# 取り組む課題:
1. 本文について、次の問いに答えてください。
(a) サンノゼの雨季は何月から何月までか。
(b) 侵入者に対する避難訓練は何と呼ばれるか。
(c) その訓練があったのは何曜日の何時限目か。
2. 本文の「日本の学校では災害時の避難訓」から「だ。生徒たちには未来がある。」までを、両端の語句も含めて一字も変えずに引用してください。
3. 本文によると、訓練のあいだ生徒たちが嬉しくて仕方ないのはなぜか。1〜3文で説明してください。

# 本文:
****

2014年4月3日木曜日

Code Red

また雨。サンノゼは11月から3月までは雨季だ。今年は歴史的な干ばつなので、山火事が怖い。少しでも雨が降って山を湿らせてほしい。


日本の学校では災害時の避難訓練などがあるし、今は地震や津波被害への意識も高まっていることだろう。アメリカでは地震や火事が起きた時の訓練もあるが、もっと真剣にする訓練が侵入者に対する避難訓練だ。

月曜日の3時限目にこの訓練があった。Code Redと呼ばれる。訓練開始の放送があると教室のドアを全てロックし、カーテンを閉め電気を消す。そしてドアは机や椅子をバリケードに使ってブロックし、生徒はその後机の下などに隠れて静かにする。訓練とはいえドキドキした。

が、生徒たちは勿論嬉しくて嬉しくて仕方ないのだ。勉強する代わりにクラスメイトたちと真っ暗な部屋で、くっついてこそこそおしゃべりができる。この生徒たちがいざ実際にこういう事件に巻き込まれたら、震えながら嗚咽するのだろう。想像しただけでかわいそうで守ってあげたい。とはいえ、生徒をかばって自分の命を投げ出せるだろうか。今ならそうしたいとは思うが、いざ銃を持った人間を目の前にしたらむずかしいのだろう。いや、私はもう死んでもいい年齢なのだ。生徒たちには未来がある。

****

データセットに含まれるレコード

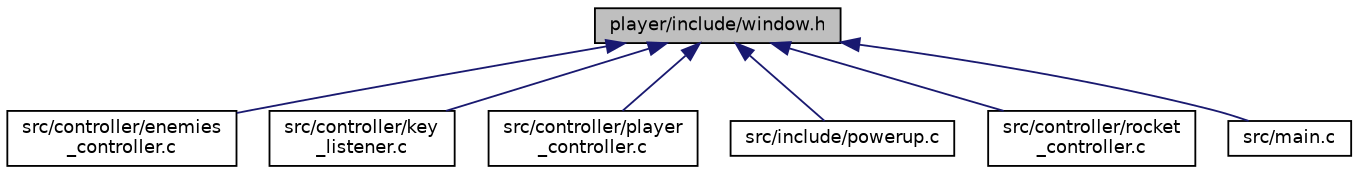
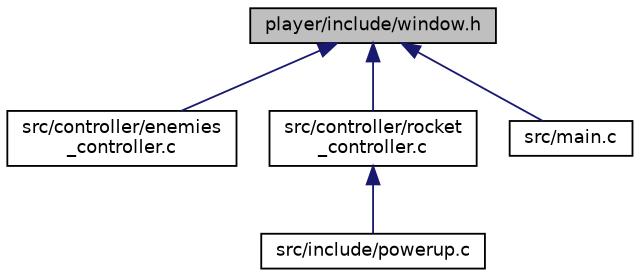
  digraph {
    node [color=black fillcolor=white fontname=Helvetica fontsize=10 shape=record style=filled]
    edge [color=midnightblue dir=back fontname=Helvetica fontsize=10 labelfontname=Helvetica labelfontsize=10 style=solid]
    n1 [fillcolor=grey75 fontcolor=black height=0.2 label="player/include/window.h" width=0.4]
    n2 [height=0.2 label="src/controller/enemies\l_controller.c" width=0.4]
-   n3 [height=0.2 label="src/controller/key\l_listener.c" width=0.4]
-   n4 [height=0.2 label="src/controller/player\l_controller.c" width=0.4]
    n5 [height=0.2 label="src/include/powerup.c" width=0.4]
    n6 [height=0.2 label="src/controller/rocket\l_controller.c" width=0.4]
    n7 [height=0.2 label="src/main.c" width=0.4]
    n1 -> n2
-   n1 -> n3
-   n1 -> n4
-   n1 -> n5
+   n6 -> n5
    n1 -> n6
    n1 -> n7
  }
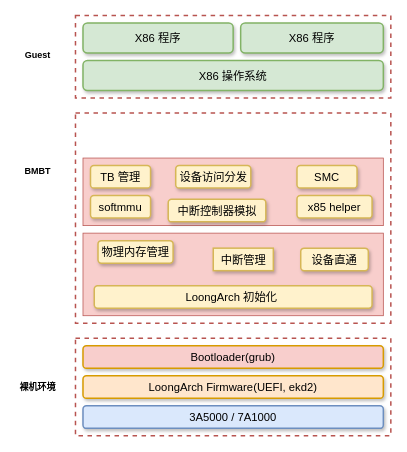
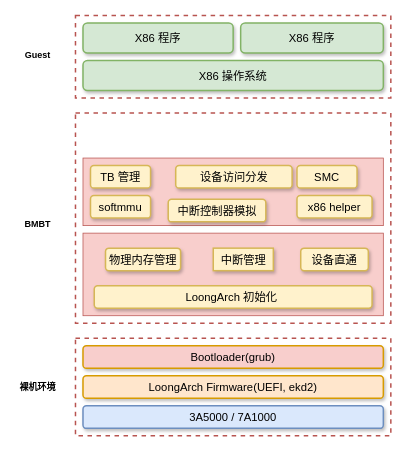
  <mxCell id="0" />
  <mxCell id="1" parent="0" />
  <mxCell id="2" value="" style="rounded=0;whiteSpace=wrap;html=1;dashed=1;strokeWidth=2;strokeColor=#B85450;" parent="1" vertex="1"><mxGeometry x="100" y="450" width="420" height="130" as="geometry" /></mxCell>
  <mxCell id="3" value="" style="rounded=0;whiteSpace=wrap;html=1;dashed=1;strokeWidth=2;strokeColor=#B85450;" parent="1" vertex="1"><mxGeometry x="100" y="150" width="420" height="280" as="geometry" /></mxCell>
  <mxCell id="4" value="" style="rounded=0;whiteSpace=wrap;html=1;dashed=1;strokeWidth=2;strokeColor=#B85450;" parent="1" vertex="1"><mxGeometry x="100" y="20" width="420" height="110" as="geometry" /></mxCell>
  <mxCell id="5" value="" style="rounded=0;whiteSpace=wrap;html=1;fillColor=#f8cecc;strokeColor=#b85450;" parent="1" vertex="1"><mxGeometry x="110" y="310" width="400" height="110" as="geometry" /></mxCell>
  <mxCell id="6" value="" style="rounded=0;whiteSpace=wrap;html=1;fillColor=#f8cecc;strokeColor=#b85450;" parent="1" vertex="1"><mxGeometry x="110" y="210" width="400" height="90" as="geometry" /></mxCell>
- <mxCell id="7" value="物理内存管理" style="rounded=1;whiteSpace=wrap;html=1;fillColor=#fff2cc;strokeColor=#d6b656;glass=0;shadow=1;sketch=0;fontSize=15;gradientColor=none;strokeWidth=2;" parent="1" vertex="1"><mxGeometry x="130" y="320" width="100" height="30" as="geometry" /></mxCell>
+ <mxCell id="7" value="物理内存管理" style="rounded=1;whiteSpace=wrap;html=1;fillColor=#fff2cc;strokeColor=#d6b656;glass=0;shadow=1;sketch=0;fontSize=15;gradientColor=none;strokeWidth=2;" parent="1" vertex="1"><mxGeometry x="140" y="330" width="100" height="30" as="geometry" /></mxCell>
  <mxCell id="8" value="LoongArch Firmware(UEFI, ekd2)" style="rounded=1;whiteSpace=wrap;html=1;fillColor=#ffe6cc;strokeColor=#d79b00;glass=0;shadow=1;sketch=0;fontSize=15;strokeWidth=2;" parent="1" vertex="1"><mxGeometry x="110" y="500" width="400" height="30" as="geometry" /></mxCell>
  <mxCell id="9" value="3A5000 / 7A1000" style="rounded=1;whiteSpace=wrap;html=1;fillColor=#dae8fc;strokeColor=#6c8ebf;glass=0;shadow=1;sketch=0;fontSize=15;strokeWidth=2;" parent="1" vertex="1"><mxGeometry x="110" y="540" width="400" height="30" as="geometry" /></mxCell>
  <mxCell id="10" value="LoongArch 初始化&amp;nbsp;" style="rounded=1;whiteSpace=wrap;html=1;fillColor=#fff2cc;strokeColor=#d6b656;glass=0;shadow=1;sketch=0;fontSize=15;strokeWidth=2;" parent="1" vertex="1"><mxGeometry x="125" y="380" width="370" height="30" as="geometry" /></mxCell>
  <mxCell id="11" value="TB 管理" style="rounded=1;whiteSpace=wrap;html=1;fillColor=#fff2cc;strokeColor=#d6b656;glass=0;shadow=1;sketch=0;fontSize=15;gradientColor=none;strokeWidth=2;" parent="1" vertex="1"><mxGeometry x="120" y="220" width="80" height="30" as="geometry" /></mxCell>
- <mxCell id="12" value="x85 helper" style="rounded=1;whiteSpace=wrap;html=1;fillColor=#fff2cc;strokeColor=#d6b656;glass=0;shadow=1;sketch=0;fontSize=15;gradientColor=none;strokeWidth=2;" parent="1" vertex="1"><mxGeometry x="395" y="260" width="100" height="30" as="geometry" /></mxCell>
+ <mxCell id="12" value="x86 helper" style="rounded=1;whiteSpace=wrap;html=1;fillColor=#fff2cc;strokeColor=#d6b656;glass=0;shadow=1;sketch=0;fontSize=15;gradientColor=none;strokeWidth=2;" parent="1" vertex="1"><mxGeometry x="395" y="260" width="100" height="30" as="geometry" /></mxCell>
  <mxCell id="13" value="中断管理" style="whiteSpace=wrap;html=1;fillColor=#fff2cc;strokeColor=#d6b656;glass=0;shadow=1;sketch=0;fontSize=15;gradientColor=none;strokeWidth=2;rounded=0;" parent="1" vertex="1"><mxGeometry x="283.5" y="330" width="80" height="30" as="geometry" /></mxCell>
  <mxCell id="14" value="设备直通" style="rounded=1;whiteSpace=wrap;html=1;fillColor=#fff2cc;strokeColor=#d6b656;glass=0;shadow=1;sketch=0;fontSize=15;gradientColor=none;strokeWidth=2;" parent="1" vertex="1"><mxGeometry x="400" y="330" width="90" height="30" as="geometry" /></mxCell>
- <mxCell id="15" value="设备访问分发" style="rounded=1;whiteSpace=wrap;html=1;fillColor=#fff2cc;strokeColor=#d6b656;glass=0;shadow=1;sketch=0;fontSize=15;gradientColor=none;strokeWidth=2;" parent="1" vertex="1"><mxGeometry x="233.5" y="220" width="100" height="30" as="geometry" /></mxCell>
+ <mxCell id="15" value="设备访问分发" style="rounded=1;whiteSpace=wrap;html=1;fillColor=#fff2cc;strokeColor=#d6b656;glass=0;shadow=1;sketch=0;fontSize=15;gradientColor=none;strokeWidth=2;" parent="1" vertex="1"><mxGeometry x="233.5" y="220" width="155" height="30" as="geometry" /></mxCell>
  <mxCell id="16" value="softmmu" style="rounded=1;whiteSpace=wrap;html=1;fillColor=#fff2cc;strokeColor=#d6b656;glass=0;shadow=1;sketch=0;fontSize=15;gradientColor=none;strokeWidth=2;" parent="1" vertex="1"><mxGeometry x="120" y="260" width="80" height="30" as="geometry" /></mxCell>
  <mxCell id="17" value="SMC" style="rounded=1;whiteSpace=wrap;html=1;fillColor=#fff2cc;strokeColor=#d6b656;glass=0;shadow=1;sketch=0;fontSize=15;gradientColor=none;strokeWidth=2;" parent="1" vertex="1"><mxGeometry x="395" y="220" width="80" height="30" as="geometry" /></mxCell>
  <mxCell id="18" value="中断控制器模拟" style="rounded=1;whiteSpace=wrap;html=1;fillColor=#fff2cc;strokeColor=#d6b656;glass=0;shadow=1;sketch=0;fontSize=15;gradientColor=none;strokeWidth=2;" parent="1" vertex="1"><mxGeometry x="223.5" y="265" width="130" height="30" as="geometry" /></mxCell>
  <mxCell id="19" style="edgeStyle=orthogonalEdgeStyle;rounded=0;orthogonalLoop=1;jettySize=auto;html=1;exitX=0.5;exitY=1;exitDx=0;exitDy=0;" parent="1" source="18" target="18" edge="1"><mxGeometry relative="1" as="geometry" /></mxCell>
  <mxCell id="20" value="X86 操作系统" style="rounded=1;whiteSpace=wrap;html=1;fillColor=#d5e8d4;strokeColor=#82b366;glass=0;shadow=1;sketch=0;fontSize=15;strokeWidth=2;" parent="1" vertex="1"><mxGeometry x="110" y="80" width="400" height="40" as="geometry" /></mxCell>
  <mxCell id="21" value="X86 程序" style="rounded=1;whiteSpace=wrap;html=1;fillColor=#d5e8d4;strokeColor=#82b366;glass=0;shadow=1;sketch=0;fontSize=15;strokeWidth=2;" parent="1" vertex="1"><mxGeometry x="110" y="30" width="200" height="40" as="geometry" /></mxCell>
  <mxCell id="22" value="X86 程序" style="rounded=1;whiteSpace=wrap;html=1;fillColor=#d5e8d4;strokeColor=#82b366;glass=0;shadow=1;sketch=0;fontSize=15;strokeWidth=2;" parent="1" vertex="1"><mxGeometry x="320" y="30" width="190" height="40" as="geometry" /></mxCell>
  <mxCell id="23" value="Bootloader(grub)" style="rounded=1;whiteSpace=wrap;html=1;fillColor=#f8cecc;strokeColor=#d79b00;glass=0;shadow=1;sketch=0;fontSize=15;strokeWidth=2;" parent="1" vertex="1"><mxGeometry x="110" y="460" width="400" height="30" as="geometry" /></mxCell>
  <mxCell id="24" value="Guest" style="text;html=1;strokeColor=none;fillColor=none;align=center;verticalAlign=middle;whiteSpace=wrap;rounded=0;dashed=1;fontStyle=1" parent="1" vertex="1"><mxGeometry x="20" y="35" width="60" height="75" as="geometry" /></mxCell>
- <mxCell id="25" value="BMBT" style="text;html=1;strokeColor=none;fillColor=none;align=center;verticalAlign=middle;whiteSpace=wrap;rounded=0;dashed=1;fontStyle=1" parent="1" vertex="1"><mxGeometry x="20" y="190" width="60" height="75" as="geometry" /></mxCell>
+ <mxCell id="25" value="BMBT" style="text;html=1;strokeColor=none;fillColor=none;align=center;verticalAlign=middle;whiteSpace=wrap;rounded=0;dashed=1;fontStyle=1" parent="1" vertex="1"><mxGeometry x="20" y="260" width="60" height="75" as="geometry" /></mxCell>
  <mxCell id="26" value="裸机环境" style="text;html=1;strokeColor=none;fillColor=none;align=center;verticalAlign=middle;whiteSpace=wrap;rounded=0;dashed=1;fontStyle=1" parent="1" vertex="1"><mxGeometry x="20" y="477.5" width="60" height="75" as="geometry" /></mxCell>
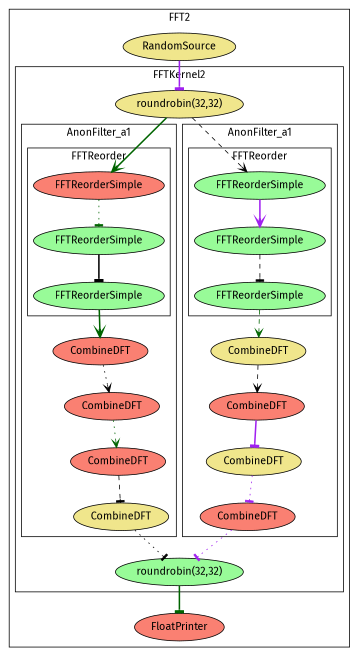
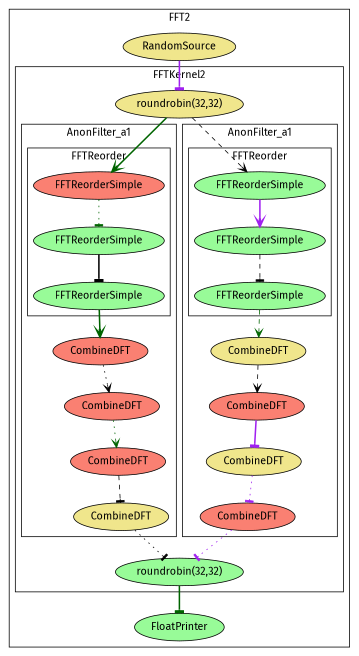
  digraph {
    fontname="Fira Sans"
    node [style=filled fillcolor=palegreen fontname="Fira Sans"]
    edge [color=black style=bold arrowhead=tee fontname="Fira Sans"]
    n1 [label=FFTReorderSimple fillcolor=salmon]
    n2 [label=FFTReorderSimple]
    n3 [label=FFTReorderSimple]
    n4 [label=CombineDFT fillcolor=salmon]
    n5 [label=CombineDFT fillcolor=salmon]
    n6 [label=CombineDFT fillcolor=salmon]
    n7 [label=CombineDFT fillcolor=khaki]
    n8 [label=FFTReorderSimple]
    n9 [label=FFTReorderSimple]
    n10 [label=FFTReorderSimple]
    n11 [label=CombineDFT fillcolor=khaki]
    n12 [label=CombineDFT fillcolor=salmon]
    n13 [label=CombineDFT fillcolor=khaki]
    n14 [label=CombineDFT fillcolor=salmon]
    n15 [label="roundrobin(32,32)" fillcolor=khaki]
    n16 [label="roundrobin(32,32)"]
    n17 [label=RandomSource fillcolor=khaki]
-   n18 [label=FloatPrinter fillcolor=salmon]
+   n18 [label=FloatPrinter]
    subgraph cluster_1 {
      label=FFT2
      n17
      n18
      subgraph cluster_2 {
        label=FFTKernel2
        n15
        n16
        subgraph cluster_3 {
          label=AnonFilter_a1
          n4
          n5
          n6
          n7
          subgraph cluster_4 {
            label=FFTReorder
            n1
            n2
            n3
          }
        }
        subgraph cluster_5 {
          label=AnonFilter_a1
          n11
          n12
          n13
          n14
          subgraph cluster_6 {
            label=FFTReorder
            n8
            n9
            n10
          }
        }
      }
    }
    n1 -> n2 [color=darkgreen style=dotted]
    n2 -> n3
    n3 -> n4 [color=darkgreen arrowhead=vee]
    n4 -> n5 [style=dotted arrowhead=vee]
    n5 -> n6 [color=darkgreen style=dotted arrowhead=vee]
    n6 -> n7 [style=dashed]
    n7 -> n16 [style=dotted]
    n8 -> n9 [color=purple arrowhead=vee]
    n9 -> n10 [style=dashed]
    n10 -> n11 [color=darkgreen style=dashed arrowhead=vee]
    n11 -> n12 [style=dashed arrowhead=vee]
    n12 -> n13 [color=purple]
    n13 -> n14 [color=purple style=dotted]
    n14 -> n16 [color=purple style=dotted]
    n15 -> n1 [color=darkgreen arrowhead=vee]
    n15 -> n8 [style=dashed arrowhead=vee]
    n16 -> n18 [color=darkgreen]
    n17 -> n15 [color=purple]
  }
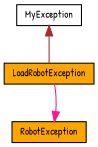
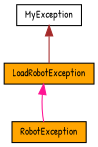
  digraph {
    fontname="Patrick Hand"
    node [color=black fillcolor=orange fontname="Patrick Hand" fontsize=10 shape=record style=filled]
    edge [dir=back fontname="Patrick Hand" fontsize=10 labelfontname=FreeSans labelfontsize=10 style=solid]
    n1 [fontcolor=black height=0.2 label=LoadRobotException width=0.4]
    n2 [height=0.2 label=RobotException width=0.4]
    n3 [fillcolor=white height=0.2 label=MyException width=0.4]
-   n2 -> n1 [color=deeppink]
+   n1 -> n2 [color=deeppink]
    n3 -> n1 [color=brown]
  }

****

# 課題の解答:
1.
(a) 11月から3月まで
(b) Code Red
(c) 月曜日の3時限目

2.
日本の学校では災害時の避難訓練などがあるし、今は地震や津波被害への意識も高まっていることだろう。アメリカでは地震や火事が起きた時の訓練もあるが、もっと真剣にする訓練が侵入者に対する避難訓練だ。

月曜日の3時限目にこの訓練があった。Code Redと呼ばれる。訓練開始の放送があると教室のドアを全てロックし、カーテンを閉め電気を消す。そしてドアは机や椅子をバリケードに使ってブロックし、生徒はその後机の下などに隠れて静かにする。訓練とはいえドキドキした。

が、生徒たちは勿論嬉しくて嬉しくて仕方ないのだ。勉強する代わりにクラスメイトたちと真っ暗な部屋で、くっついてこそこそおしゃべりができる。この生徒たちがいざ実際にこういう事件に巻き込まれたら、震えながら嗚咽するのだろう。想像しただけでかわいそうで守ってあげたい。とはいえ、生徒をかばって自分の命を投げ出せるだろうか。今ならそうしたいとは思うが、いざ銃を持った人間を目の前にしたらむずかしいのだろう。いや、私はもう死んでもいい年齢なのだ。生徒たちには未来がある。

3. 勉強する代わりに、真っ暗な部屋でクラスメイトたちとくっついて、こそこそおしゃべりができるからだ。